====== Data excerpts ======

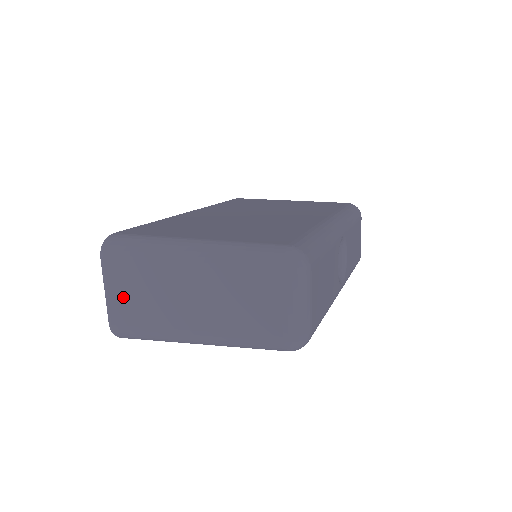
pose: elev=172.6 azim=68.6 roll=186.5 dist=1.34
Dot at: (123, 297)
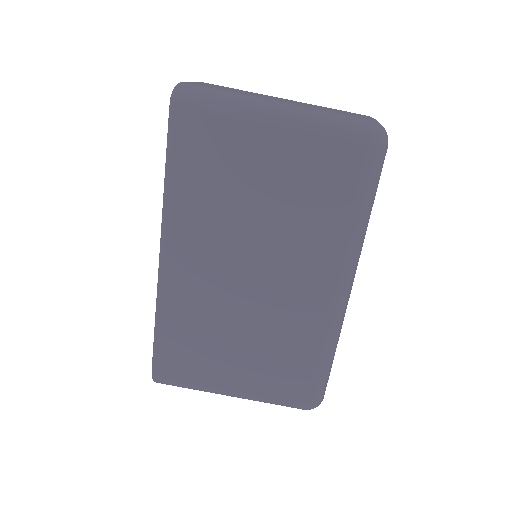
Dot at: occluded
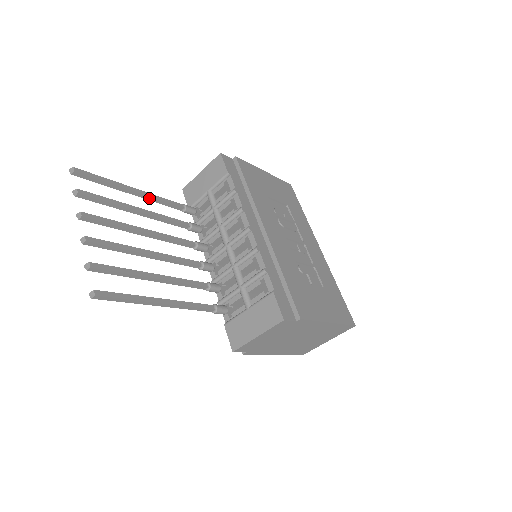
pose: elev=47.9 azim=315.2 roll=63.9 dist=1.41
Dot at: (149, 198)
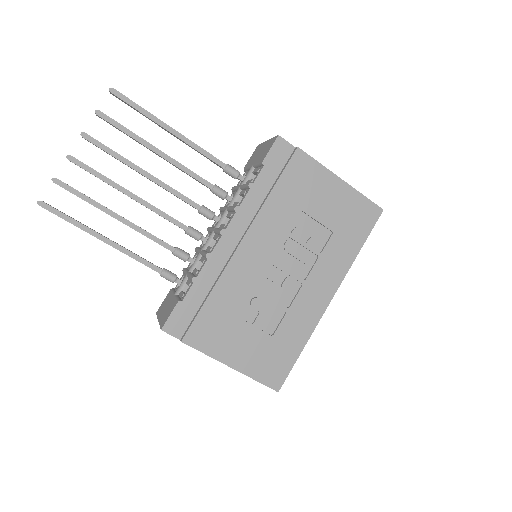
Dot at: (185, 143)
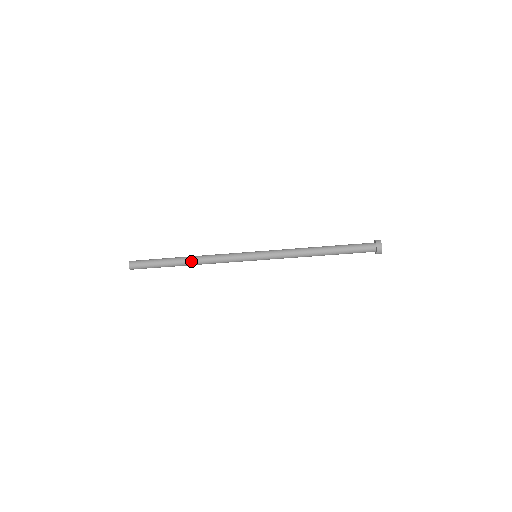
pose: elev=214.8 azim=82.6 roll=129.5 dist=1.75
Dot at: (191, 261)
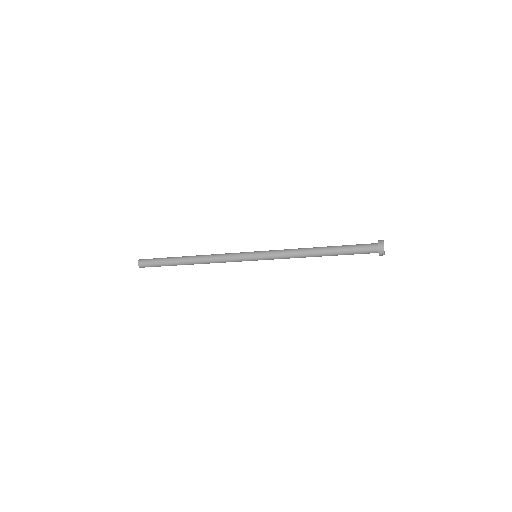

======

*Exercise description*.
Reproduce the records above with every "pose" renamed to "camera" and no other change. Omit the pictures from your answer.

*Solution*.
camera: elev=172.6 azim=68.6 roll=186.5 dist=1.34
Dot at: (123, 297)
Dot at: occluded
camera: elev=47.9 azim=315.2 roll=63.9 dist=1.41
Dot at: (149, 198)
Dot at: (185, 143)
camera: elev=214.8 azim=82.6 roll=129.5 dist=1.75
Dot at: (191, 261)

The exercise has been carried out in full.